Page-level text extractions:
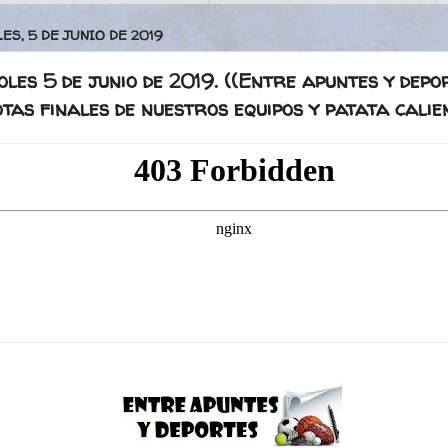
ES, 5 DE JUNIO DE 2019
les 5 de junio de 2019. ((Entre apuntes y depor
tas finales de nuestros equipos y patata calie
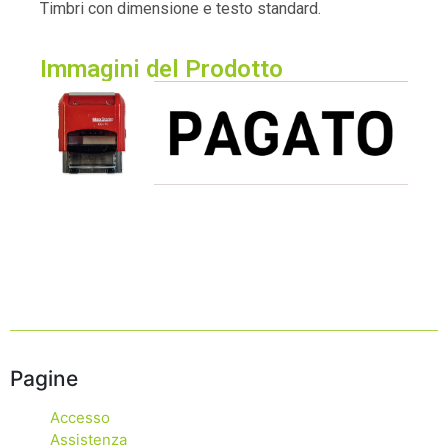
Timbri con dimensione e testo standard.
Immagini del Prodotto​
Pagine
Accesso
Assistenza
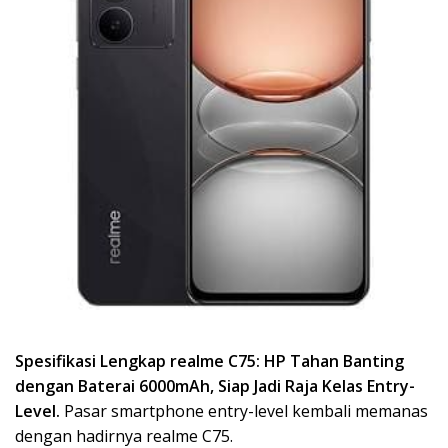
Spesifikasi Lengkap realme C75: HP Tahan Banting
dengan Baterai 6000mAh, Siap Jadi Raja Kelas Entry-
Level.
Pasar smartphone entry-level kembali memanas
dengan hadirnya realme C75.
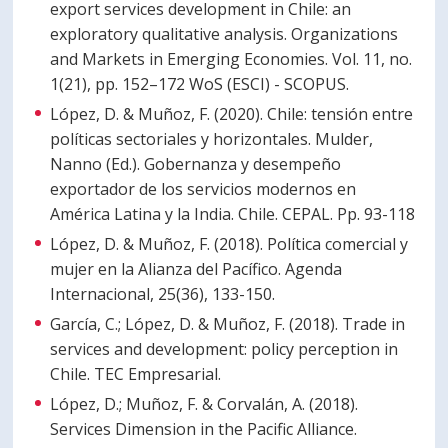
export services development in Chile: an
exploratory qualitative analysis. Organizations
and Markets in Emerging Economies. Vol. 11, no.
1(21), pp. 152–172 WoS (ESCI) - SCOPUS.
López, D. & Muñoz, F. (2020). Chile: tensión entre
políticas sectoriales y horizontales. Mulder,
Nanno (Ed.). Gobernanza y desempeño
exportador de los servicios modernos en
América Latina y la India. Chile. CEPAL. Pp. 93-118
López, D. & Muñoz, F. (2018). Política comercial y
mujer en la Alianza del Pacífico. Agenda
Internacional, 25(36), 133-150.
García, C.; López, D. & Muñoz, F. (2018). Trade in
services and development: policy perception in
Chile. TEC Empresarial.
López, D.; Muñoz, F. & Corvalán, A. (2018).
Services Dimension in the Pacific Alliance.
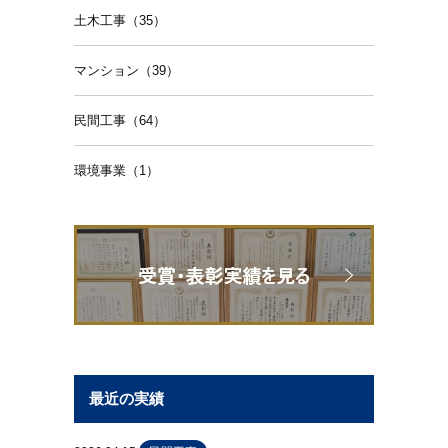
土木工事（35）
マンション（39）
民間工事（64）
環境事業（1）
最近の実績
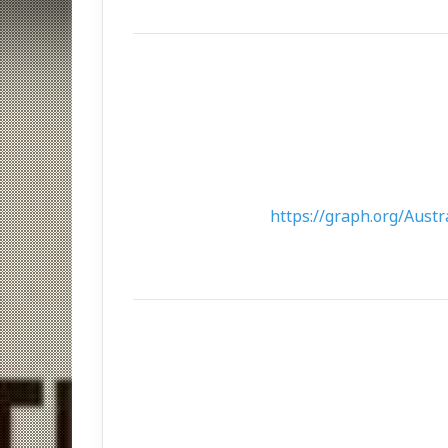
https://graph.org/Aust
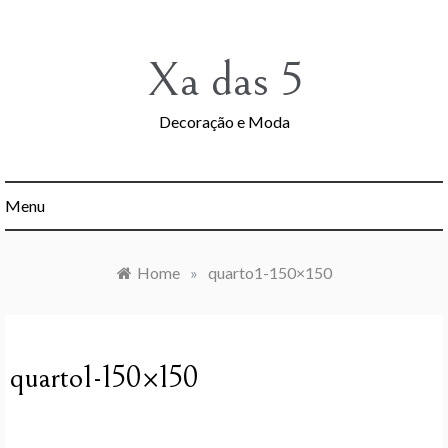
Skip
to
content
Xa das 5
Decoração e Moda
Menu
Home
»
quarto1-150×150
quarto1-150×150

→ TASK OBJECTIVE
Reproduce the data above exactly, leaving each picture out.

→ ANSWER SECTION
ES, 5 DE JUNIO DE 2019
les 5 de junio de 2019. ((Entre apuntes y depor
tas finales de nuestros equipos y patata calie
Timbri con dimensione e testo standard.
Immagini del Prodotto​
Pagine
Accesso
Assistenza
Spesifikasi Lengkap realme C75: HP Tahan Banting
dengan Baterai 6000mAh, Siap Jadi Raja Kelas Entry-
Level.
Pasar smartphone entry-level kembali memanas
dengan hadirnya realme C75.
export services development in Chile: an
exploratory qualitative analysis. Organizations
and Markets in Emerging Economies. Vol. 11, no.
1(21), pp. 152–172 WoS (ESCI) - SCOPUS.
López, D. & Muñoz, F. (2020). Chile: tensión entre
políticas sectoriales y horizontales. Mulder,
Nanno (Ed.). Gobernanza y desempeño
exportador de los servicios modernos en
América Latina y la India. Chile. CEPAL. Pp. 93-118
López, D. & Muñoz, F. (2018). Política comercial y
mujer en la Alianza del Pacífico. Agenda
Internacional, 25(36), 133-150.
García, C.; López, D. & Muñoz, F. (2018). Trade in
services and development: policy perception in
Chile. TEC Empresarial.
López, D.; Muñoz, F. & Corvalán, A. (2018).
Services Dimension in the Pacific Alliance.
土木工事（35）
マンション（39）
民間工事（64）
環境事業（1）
最近の実績
https://graph.org/Aust
Skip
to
content
Xa das 5
Decoração e Moda
Menu
Home
»
quarto1-150×150
quarto1-150×150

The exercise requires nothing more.